- [What the exercise asks]:
With pictures omitted, output the records below exactly as they appear.
──────────
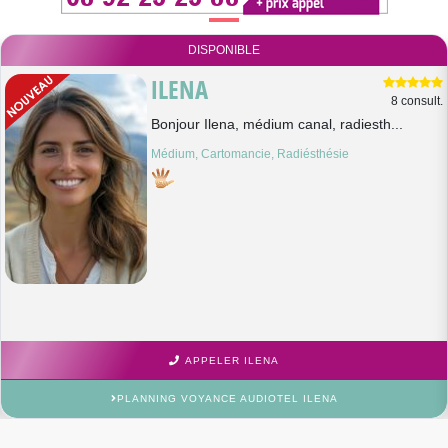
DISPONIBLE
ILENA
8 consult.
Bonjour Ilena, médium canal, radiesth...
Médium, Cartomancie, Radiésthésie
APPELER ILENA
PLANNING VOYANCE AUDIOTEL ILENA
──────────
- [Answer below]:
DISPONIBLE
ILENA
8 consult.
Bonjour Ilena, médium canal, radiesth...
Médium, Cartomancie, Radiésthésie
APPELER ILENA
PLANNING VOYANCE AUDIOTEL ILENA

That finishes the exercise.